Eric: So what do you think a good "LAM as fourth place" model might look like?
Suzanne: I like the Storefront Library in Boston. This was a pop-up library on a main street in Boston’s Chinatown that was set up as a community information space, and it was a great success, so much so that they’re planning to reprise it in a larger location for a longer duration this fall. It was a collaborative library/design/art/community-building project. One thing that impressed me was their circulation figures, and how they valued circulation (read: engagement with library materials) as a metric as important as the amount of people who came to programs.
Eric: That’s something we’re confronting with our online visitors especially, but it applies in person as well: how do we rate--how do we draw value from--the quality of their experience with the content and not simply define success as “bodies in the door”? The ideal “fourth place” for me makes the content approachable in an agreeable environment--wherever that environment may be. I'm for any practice that makes the visitor more comfortable bridging the gap between what they don't know and what the institution knows.
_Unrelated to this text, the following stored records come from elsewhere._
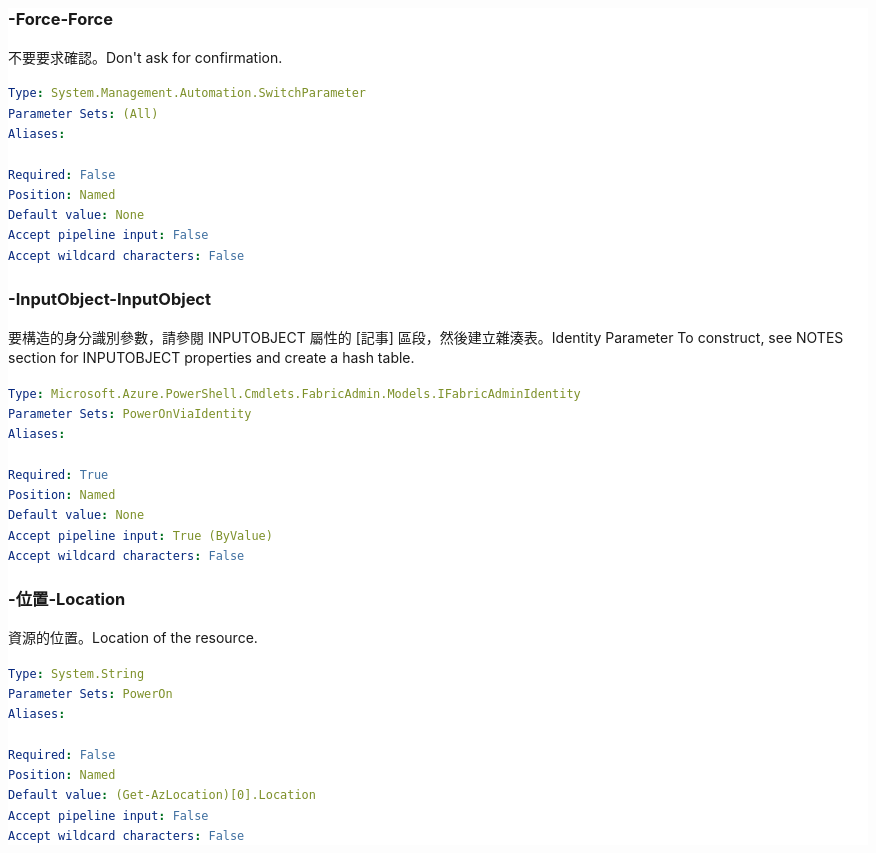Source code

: ### <span data-ttu-id="18890-117">-Force</span><span class="sxs-lookup"><span data-stu-id="18890-117">-Force</span></span>
<span data-ttu-id="18890-118">不要要求確認。</span><span class="sxs-lookup"><span data-stu-id="18890-118">Don't ask for confirmation.</span></span>

```yaml
Type: System.Management.Automation.SwitchParameter
Parameter Sets: (All)
Aliases:

Required: False
Position: Named
Default value: None
Accept pipeline input: False
Accept wildcard characters: False

```

### <span data-ttu-id="18890-119">-InputObject</span><span class="sxs-lookup"><span data-stu-id="18890-119">-InputObject</span></span>
<span data-ttu-id="18890-120">要構造的身分識別參數，請參閱 INPUTOBJECT 屬性的 [記事] 區段，然後建立雜湊表。</span><span class="sxs-lookup"><span data-stu-id="18890-120">Identity Parameter To construct, see NOTES section for INPUTOBJECT properties and create a hash table.</span></span>

```yaml
Type: Microsoft.Azure.PowerShell.Cmdlets.FabricAdmin.Models.IFabricAdminIdentity
Parameter Sets: PowerOnViaIdentity
Aliases:

Required: True
Position: Named
Default value: None
Accept pipeline input: True (ByValue)
Accept wildcard characters: False

```

### <span data-ttu-id="18890-121">-位置</span><span class="sxs-lookup"><span data-stu-id="18890-121">-Location</span></span>
<span data-ttu-id="18890-122">資源的位置。</span><span class="sxs-lookup"><span data-stu-id="18890-122">Location of the resource.</span></span>

```yaml
Type: System.String
Parameter Sets: PowerOn
Aliases:

Required: False
Position: Named
Default value: (Get-AzLocation)[0].Location
Accept pipeline input: False
Accept wildcard characters: False

```
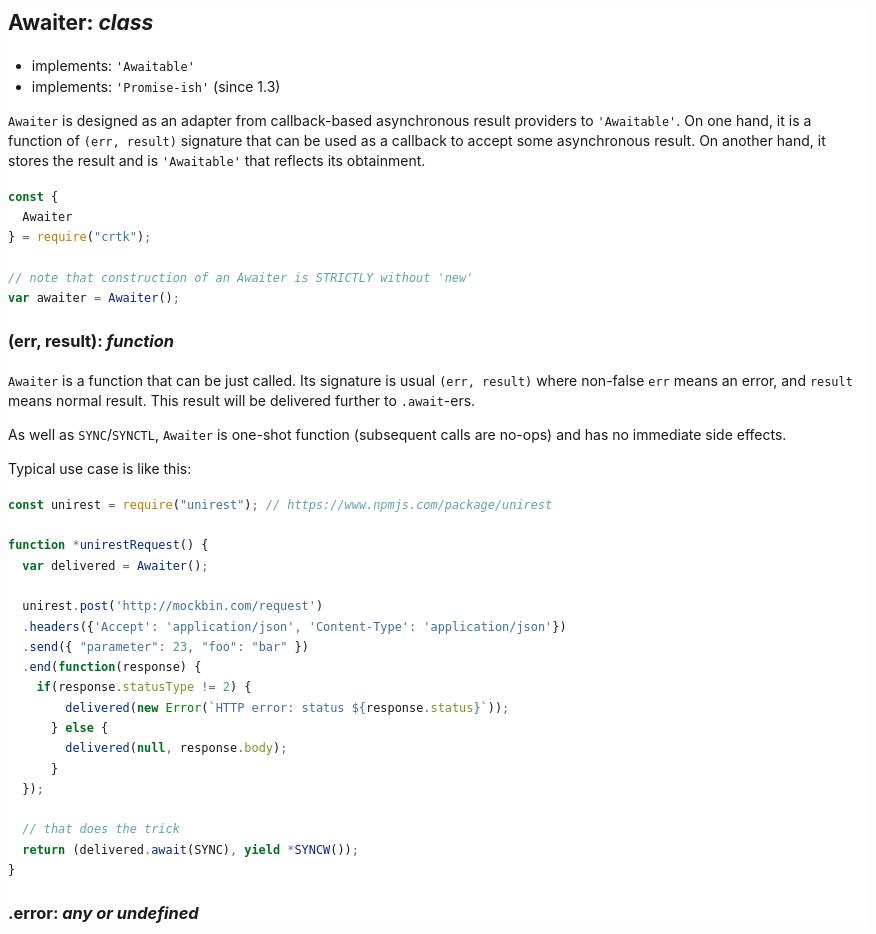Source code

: ## Awaiter: _class_

- implements: `'Awaitable'`
- implements: `'Promise-ish'` (since 1.3)

`Awaiter` is designed as an adapter from callback-based asynchronous result providers to `'Awaitable'`. On one hand, it is a function of `(err, result)` signature that can be used as a callback to accept some asynchronous result. On another hand, it stores the result and is `'Awaitable'` that reflects its obtainment.

```js
const {
  Awaiter
} = require("crtk");

// note that construction of an Awaiter is STRICTLY without 'new'
var awaiter = Awaiter();
```

### (err, result): _function_

`Awaiter` is a function that can be just called. Its signature is usual `(err, result)` where non-false `err` means an error, and `result` means normal result. This result will be delivered further to `.await`-ers.

As well as `SYNC`/`SYNCTL`, `Awaiter` is one-shot function (subsequent calls are no-ops) and has no immediate side effects.

Typical use case is like this:

```js
const unirest = require("unirest"); // https://www.npmjs.com/package/unirest

function *unirestRequest() {
  var delivered = Awaiter();

  unirest.post('http://mockbin.com/request')
  .headers({'Accept': 'application/json', 'Content-Type': 'application/json'})
  .send({ "parameter": 23, "foo": "bar" })
  .end(function(response) {
    if(response.statusType != 2) {
        delivered(new Error(`HTTP error: status ${response.status}`));
      } else {
        delivered(null, response.body);
      }
  });

  // that does the trick
  return (delivered.await(SYNC), yield *SYNCW());
}
```

### .error: _any or undefined_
Suzanne: In a way, you’re transposing Oldenburg’s idea about quality of conversation onto cultural institutions with more strictly defined, content-based missions. That’s our main difference with Oldenburg. But we need to learn how to measure degree of engagement so we know when we’re doing it right! There are definitely some useful tools in The Great Good Place, but cultural institutions need to think carefully about how we can adapt these ideas to best fit our missions, visitors and communities.
Eric: As John Cotton Dana said, “The goodness of a museum is not in direct ratio to the cost of its building and the upkeep thereof, or to the rarity, auction-sale or money cost of its collections. A museum is good only in so far as it is of use.”